"On entend les vibrations du sous-sol martien pour la première fois", s'enthousiasme un planétologue
Sur le robot Insight, le sismomètre Seis enregistre les ondes de la planète rouge. François Forget, planétologue, explique pour franceinfo les secousses enregistrées par ce "chef d'oeuvre technologique bien français"
"Les tremblements de Mars nous montre qu'il y a peut-être un peu d'eau dans l'histoire du sous-sol", a déclaré sur franceinfo mercredi 2 octobre, François Forget, astrophysicien et directeur de recherche au CNRS. Le planétologue décrypte les petites secousses enregistrées par le robot Insight sur Mars. Deux fichiers sonores ont été mis en ligne mardi 1er octobre par la Nasa.
A quoi correspond le son que l'on peut sur le site de la NASA ?
François Forget: Ce qu'on entend, ce sont des vibrations du sous-sol de Mars qui ont été enregistrées par le sismomètre Seis. C'est un instrument qui a été fait en France, à Paris, un petit chef d'œuvre technologique bien français. C'est la première fois qu'on fait cette mesure sur une autre planète que la Terre, on a accéléré considérablement le son pour pouvoir l'entendre, pour que l'oreille puisse écouter ces vibrations. Le sismomètre enregistre des ondes beaucoup plus longues qui nous permettent de sonder l'intérieur de la planète Mars pour la première fois.
Est-ce qu'on peut parler de tremblement de terre ?
Oui, on va dire "tremblements de Mars". Le robot Insight est arrivé sur Mars en novembre l'année dernière. Le sismomètre français Seis a été mis en place en février. Et depuis, on écoute assidûment. La plupart du temps, l'atmosphère est très active en particulier la journée, il y a la convection, des rafales. Ce n'est pas facile de mesurer, il y a un peu de bruit. Par contre en début de nuit, Mars devient très calme autour d'Insight. Et là on arrive à détecter régulièrement des petits événements, on a détecté une vingtaine d'événements qui ressemblent à des tremblements de Mars. Ces tremblements ce sont des sources d'ondes qui vont entre guillemets "éclairer" l'intérieur de Mars. C'est à dire qu'une fois que le tremblement a lieu, il envoie des ondes un peu comme une échographie dans le ventre d'une femme enceinte. On a ainsi détecté quelques tremblements de Mars qui commencent à être intéressants.

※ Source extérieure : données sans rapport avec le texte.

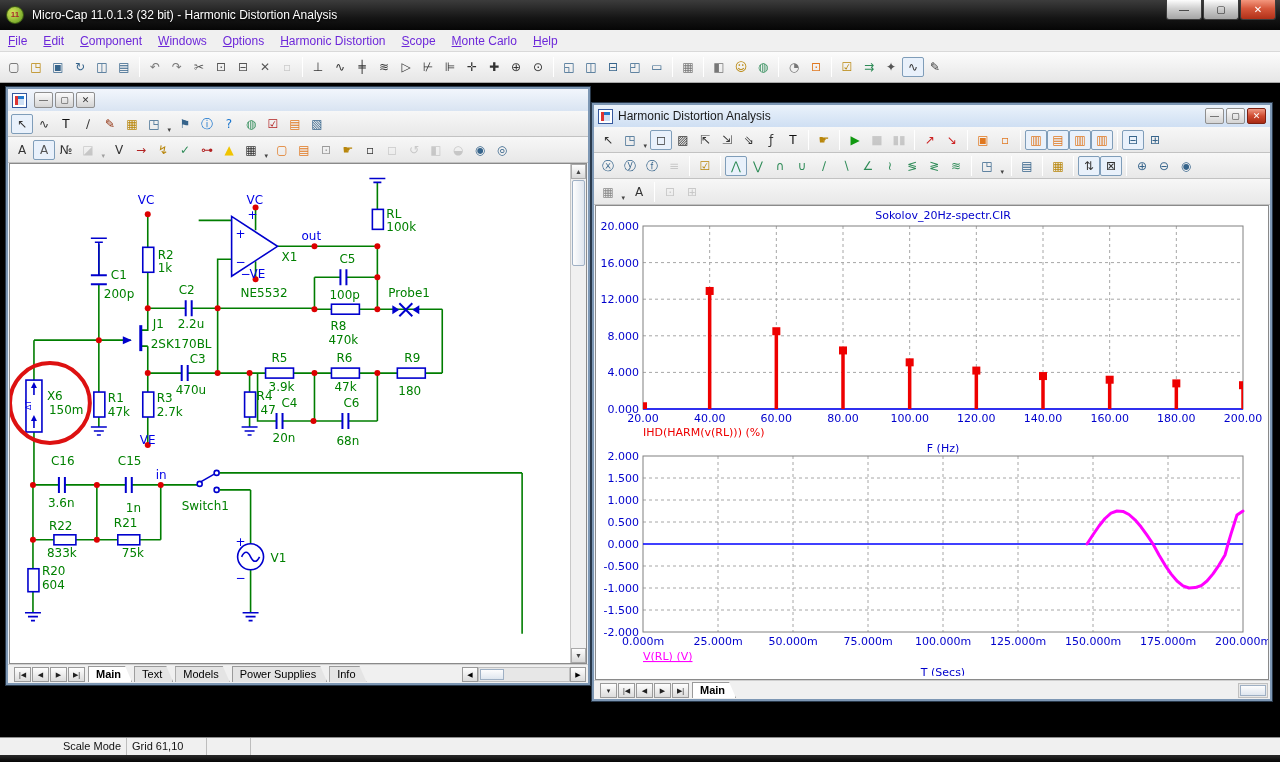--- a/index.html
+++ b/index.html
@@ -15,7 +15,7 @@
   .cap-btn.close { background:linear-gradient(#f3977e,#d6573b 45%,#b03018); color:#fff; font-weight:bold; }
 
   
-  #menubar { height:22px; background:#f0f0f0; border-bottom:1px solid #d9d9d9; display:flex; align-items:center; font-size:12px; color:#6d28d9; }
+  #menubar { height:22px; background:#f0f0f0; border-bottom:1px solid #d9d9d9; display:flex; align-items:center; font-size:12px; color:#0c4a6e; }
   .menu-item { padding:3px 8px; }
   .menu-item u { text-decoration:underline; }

On attend, on espère avoir des corps plus gros pour éclairer plus à l'intérieur de la planète.
Aujourd'hui que sait-on de la composition de la croûte martienne ?
Sur la croûte et le sol, on a appris des choses par d'autres méthodes. En regardant attentivement la chimie de la surface avec des caméras très sensibles par exemple. Là ce qui nous intéresse c'est la manière dont elle est structurée. Ce que nous a raconté le son (que l'on écoute en accéléré), c'est que quand il y a un tremblement de Mars à proximité du sismomètre, ce son n'arrive pas tout de suite. On sent qu'il est un petit peu réfléchi par plein de petites fractures qu'il y a dans le sous-sol. C'est très intéressant. Sur la planète Terre lorsqu'il y a un tremblement de terre, les ondes viennent directement au sismomètre. Sur la Lune, un autre exemple qu'on connaît, ces ondes sont extrêmement réfléchies par plein de petites fractures parce que le sol est tellement sec que toutes les fractures restent ouvertes. Et Mars est intermédiaire, voilà ce qu'on a appris. La différence entre la Lune et la Terre, c'est qu'il y a beaucoup d'eau sur la Terre, de l'eau liquide qui remplit les fractures. Mars est intermédiaire, donc il y a peut-être un peu d'eau qui a joué un rôle dans l'histoire du sous-sol. C'est ce qu'on étudie pour l'instant, en attendant de pouvoir sonder le cœur de Mars.